MediaWiki Wikibase extension
Usage tracking

Tracking happens on two levels:

  • The client wiki tracks which pages use (which aspect of) which entity (from which repo).
  • Each repo tracks which client uses which entity.

This is used to optimize change notifications on two levels (see Change propagation):

  • The repo sends notifications to the clients that use the modified entity in question.
  • The client compares incoming notifications with its local tracking table to decide which pages to purge/update.

Client side usage tracking

Each client wiki tracks which pages use (which aspect of) which entity (from which repo). The “aspect” is used to decide which kind of change is relevant for the given kind of usage, and what kind of update is needed for the page in question. Among others the following aspects are defined:

  • sitelinks
    • Only an item's sitelinks (including badges) are used.
  • label
    • Only the entity's label is used.
    • This would be the case when a localized reference to the entity is shown on a page.
    • It's also used in cases when a property is referenced by label.
    • A page that uses a label should be updated when that label chances, but this kind of update my be considered low priority.
    • The language in which the label is used is tracked along as a “modification” of the label aspect.
    • In case language fallback is applied, all relevant languages are considered to be used on the page.
  • all
    • Any and all aspects of the entity may be used on the given page.
    • This includes statements, claims, and labels.
    • This kind of usage triggers a full re-parse on any change to the entity.
    • This aspect of use is recorded when entity data is accessed via Lua or the #property parser function.

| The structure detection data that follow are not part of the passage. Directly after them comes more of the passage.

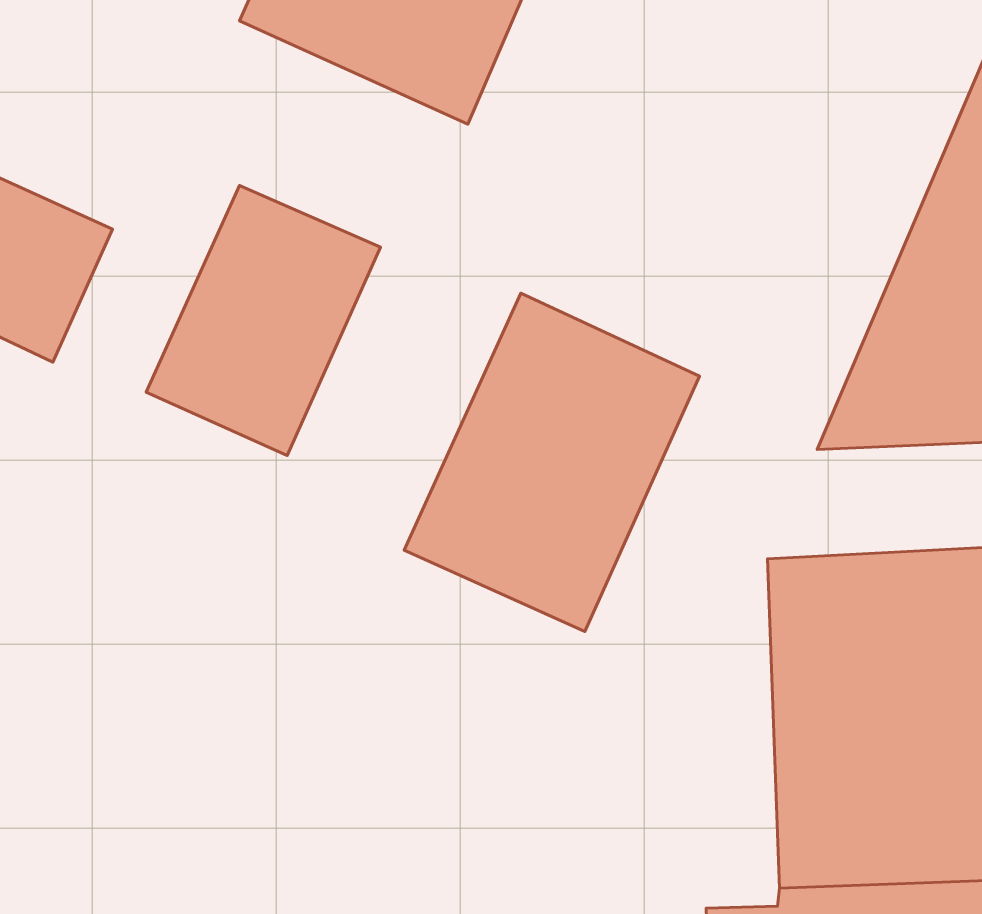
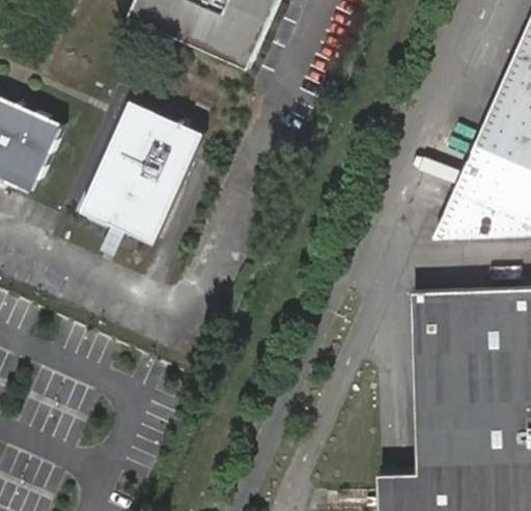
building: [404,293,700,631] -> none

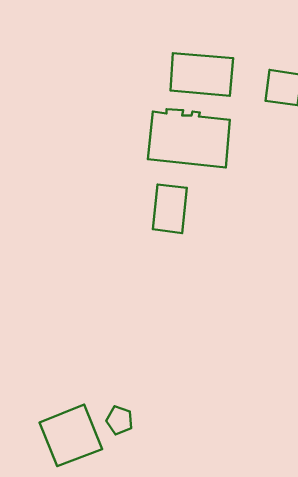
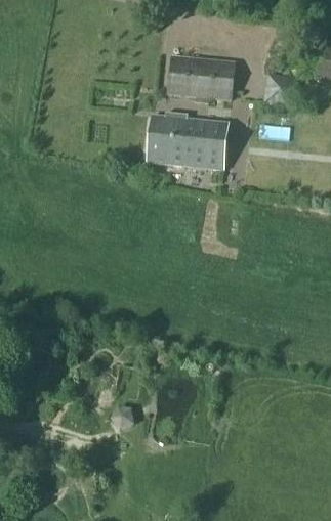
building: [153,185,187,233] -> none
building: [39,405,102,466] -> none

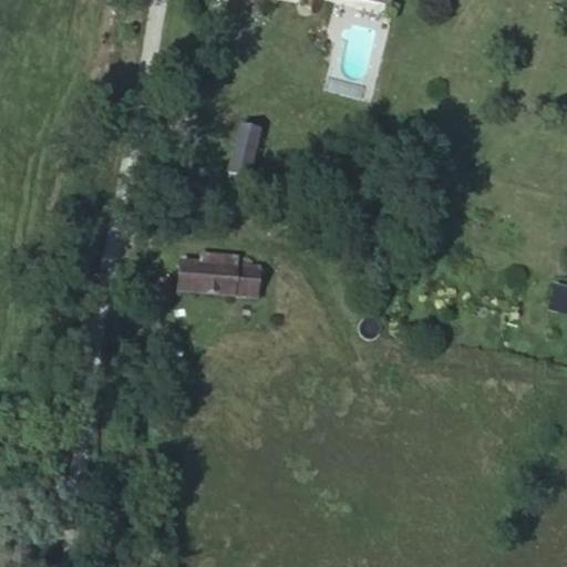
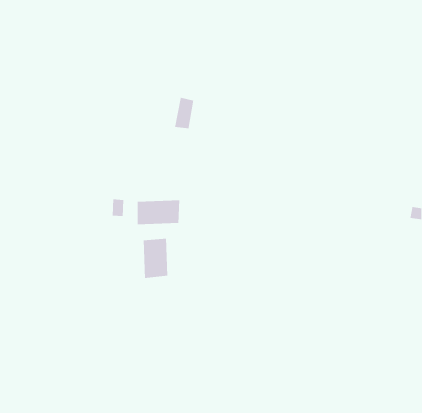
building: none -> [143,238,168,279]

Entity usage on client pages is tracked using the following codes (each representing one aspect):

  • sitelinks (S) - The entity's sitelinks are used.
  • label (L.xx) - The entity's label in language xx is used.
  • description (D.xx) - The entity's description in language xx is used.
  • title (T) - The title of the local page corresponding to the entity is used.
  • statements (C) - Certain statements (identified by their property id) from the entity are used.
  • other (O) - Something else about the entity is used. This currently implies alias usage and entity existence checks.
  • all (X) - All aspects of an entity are or may be used.

Changes result in updates to pages that use the respective entity based on the aspect that is used. Changes are classified accordingly:

  • sitelinks (S) - Any change to the entity's sitelinks. Pages that use the S or X aspect are updated.
  • label (L.xx) - The label in the language “xx” changed. Pages that use the L.xx or X aspect are updated.
  • title (T) - The sitelink corresponding to the local wiki was changed. Pages that use the S, T, or X aspect are updated.
  • other (O) - Something else about the entity (such as statement data) changed. Only pages that use the O or X aspects are updated.

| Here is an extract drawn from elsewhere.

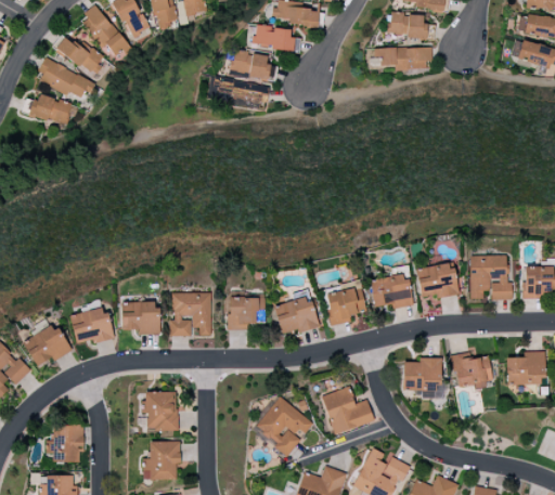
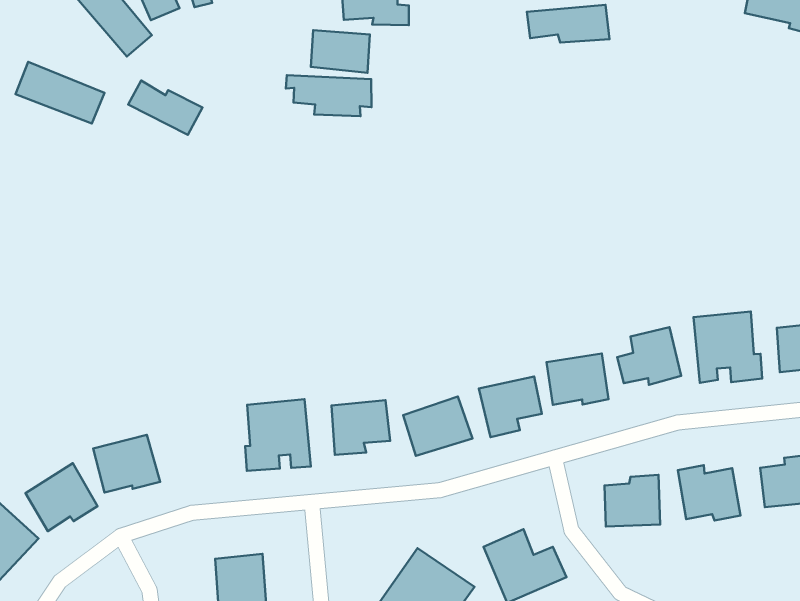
building: [54,35,103,73] -> [128,80,203,135]
building: [30,93,75,126] -> none
building: [121,301,157,334] -> none

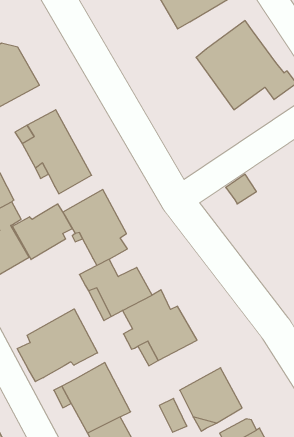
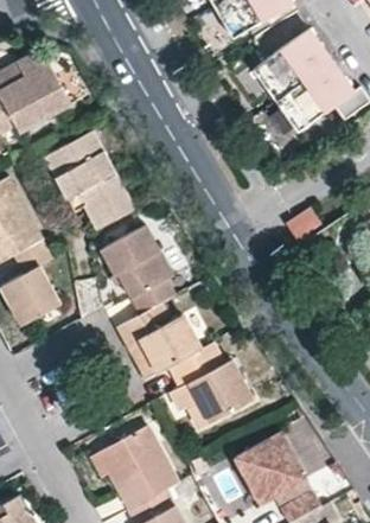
building: [12,204,72,260] -> none
building: [17,309,98,382] -> none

This way, editing e.g. statements will not cause pages that just show the entities label to be purged.

The database table for tracking client side usage is called wbc_entity_usage, and can be thought of as a links table, just like templatelinks or imagelinks.

Updating of usage entries

Usage tracking information on the client has to be updated when pages are edited (resp. created, deleted, or renamed) and when pages are re-rendered due to a change in a template. In addition to that, usages that become apparent only when the page is rendered with a specific target language need to be tracked when such a language specific rendering is committed to the parser cache. This is particularly important for per-language tracking of label usage on multilingual wikis.

Tracking information, that needs to be added as new renderings of a page materialize, is being added to the tracking table, after the corresponding parser cache entry has been saved. Tracking data is being discarded whenever the corresponding parser cache entries are being invalidated. If that happens, we simply remove all records in wbc_entity_usage except for the ones in the new (post invalidation) parser cache entry.

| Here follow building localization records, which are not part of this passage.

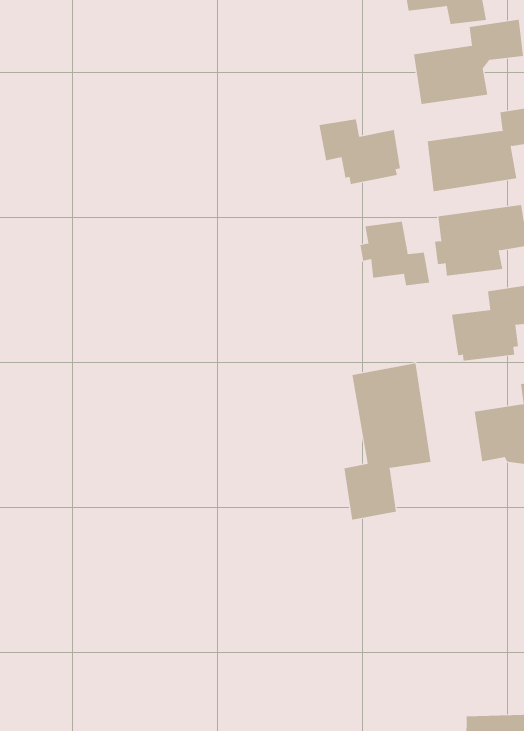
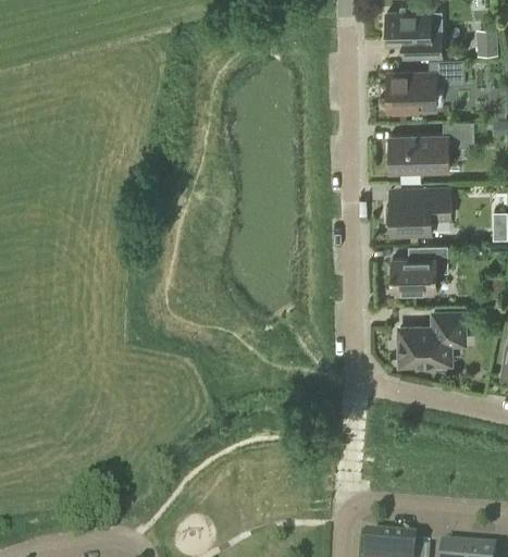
building: [319,119,400,185] -> none
building: [360,221,430,286] -> none
building: [344,363,431,520] -> none

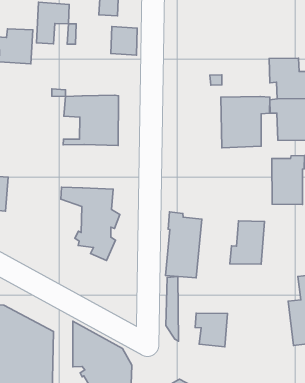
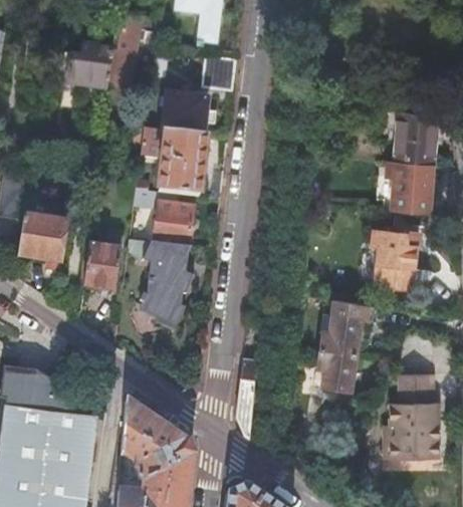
building: none -> [164,89,207,137]
building: [221,97,270,148] -> none
building: none -> [134,190,195,248]
building: none -> [83,244,121,290]
building: [166,212,202,278] -> none
building: [195,313,228,347] -> [317,350,358,394]

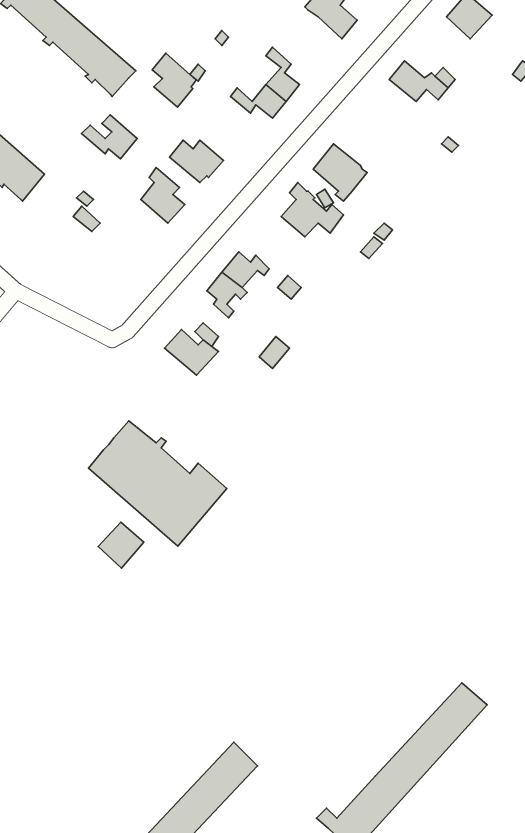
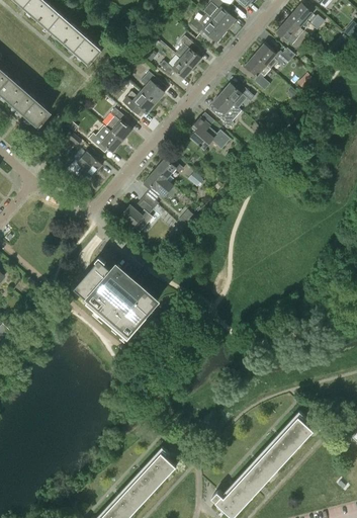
building: none -> [190,13,227,41]
building: none -> [277,17,303,45]
building: [152,53,196,107] -> [141,71,167,103]
building: none -> [245,55,271,90]
building: [82,115,137,159] -> [89,126,122,153]
building: none -> [221,83,250,108]
building: none -> [69,153,102,179]
building: [98,522,144,568] -> none

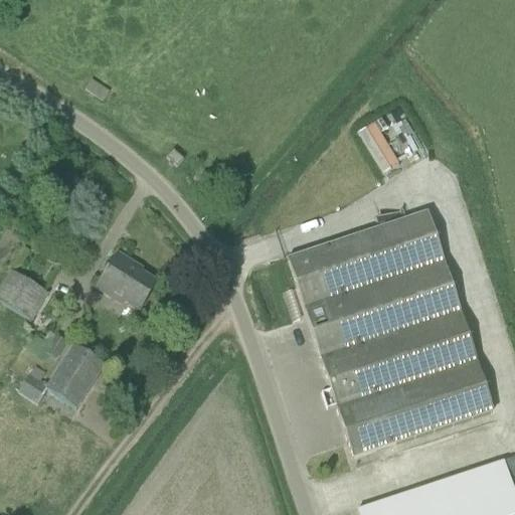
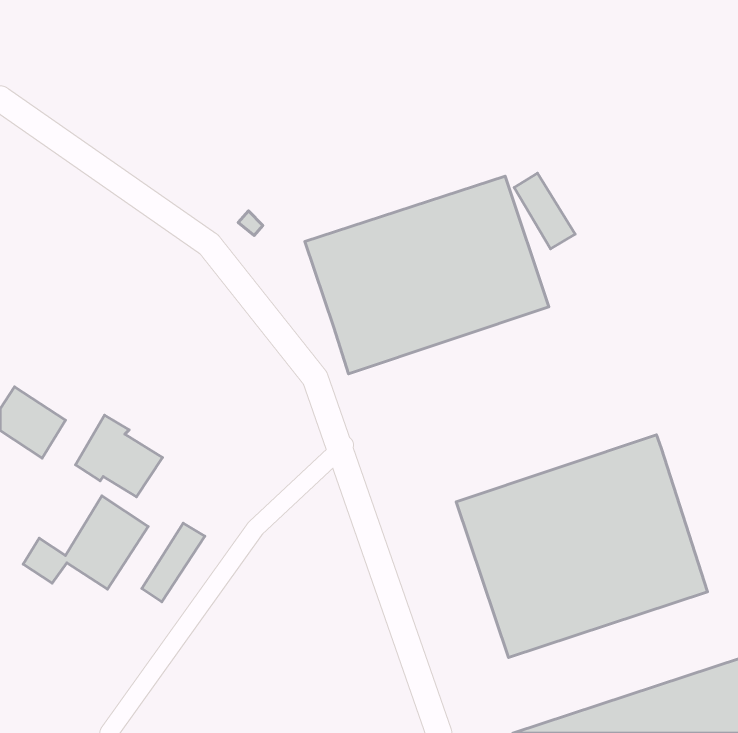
building: [289,210,458,347] -> [305,176,549,374]
building: [99,250,159,307] -> [75,415,163,497]
building: none -> [142,523,205,602]

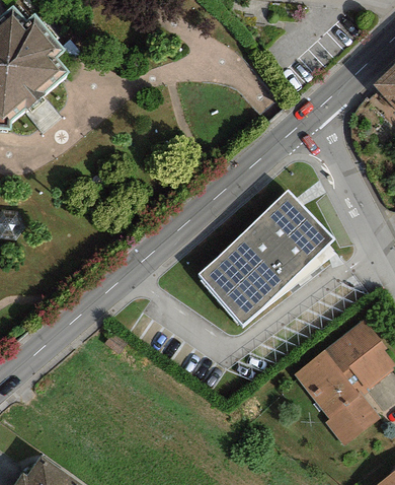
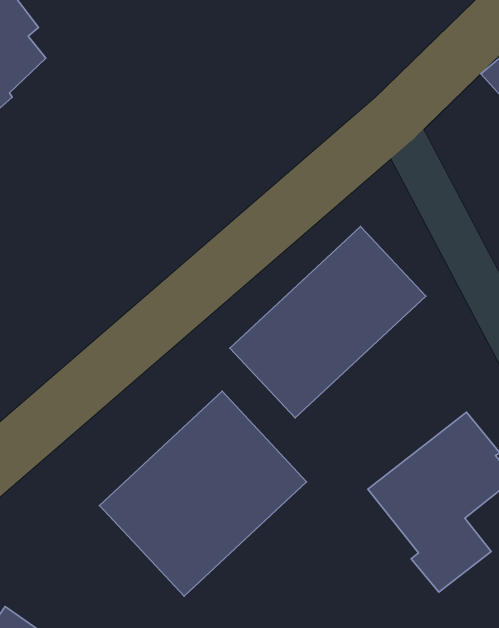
building: none -> [100,391,307,596]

This implies that entity usage tracking is actually tracking usage in page renderings (technically, entries in the parser cache). It does not directly correspond to what is or is not present in a pages wikitext or templates. However, since a page is always rendered in at least one language when it is edited, this distinction is somewhat academic.

Overview of events that trigger updates to usage tracking:

Usages not stored in the database

There are two kinds of usages that are not stored in the database, but created on-the-fly. (Their names are admittedly far from ideal, and could probably be improved to make the difference between them clearer.)

Virtual usages

Virtual usages are synthesized based on a change to an entity and the diff introduced by that change. AffectedPagesFinder adds virtual usages when an item’s sitelink for the local wiki is edited, based on the old and new title in the sitelink, so that both get updated.

Implicit usages

Implicit usages are synthesized based on the “steady state” of the entity data, not directly related to any change to the entity. ImplicitDescriptionUsageLookup adds implicit usages on the descriptions of items linked to local pages, so that description edits are added to the recent changes even if the descriptions are not used directly.

Repo side usage tracking

Each repo tracks which client uses which entity. This is done in the wb_changes_subscription table.

This table is updated whenever the client side tracking table is updated. To do this, the client wiki must, whenever a page is edited, determine which entities are used (in order to record this in the local tracking table), but in addition to this, detect whether an entity that wasn't used previously anywhere on the wiki is now used by the edited page, or whether the edit removed the last usage of any of the entities previously used on the page.